**What is expected:** Could you repeat, word for word, only the lines from the one containing "wire [15:0] D;" through the final line of the records below?

[Stored entries]
- Opening Delimiter -
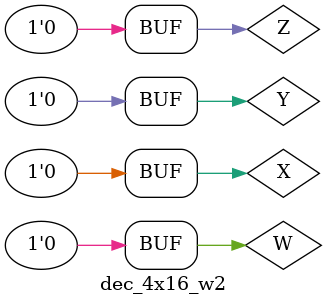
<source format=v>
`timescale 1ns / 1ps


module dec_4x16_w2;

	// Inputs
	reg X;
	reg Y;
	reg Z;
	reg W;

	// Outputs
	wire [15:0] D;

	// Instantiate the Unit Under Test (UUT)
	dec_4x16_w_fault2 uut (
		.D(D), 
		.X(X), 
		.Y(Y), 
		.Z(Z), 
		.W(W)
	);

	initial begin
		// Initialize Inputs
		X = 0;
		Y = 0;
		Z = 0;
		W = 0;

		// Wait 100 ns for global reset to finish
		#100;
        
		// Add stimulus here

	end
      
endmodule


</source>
- Closing Delimiter -
**Result below:**
	wire [15:0] D;

	// Instantiate the Unit Under Test (UUT)
	dec_4x16_w_fault2 uut (
		.D(D), 
		.X(X), 
		.Y(Y), 
		.Z(Z), 
		.W(W)
	);

	initial begin
		// Initialize Inputs
		X = 0;
		Y = 0;
		Z = 0;
		W = 0;

		// Wait 100 ns for global reset to finish
		#100;
        
		// Add stimulus here

	end
      
endmodule


</source>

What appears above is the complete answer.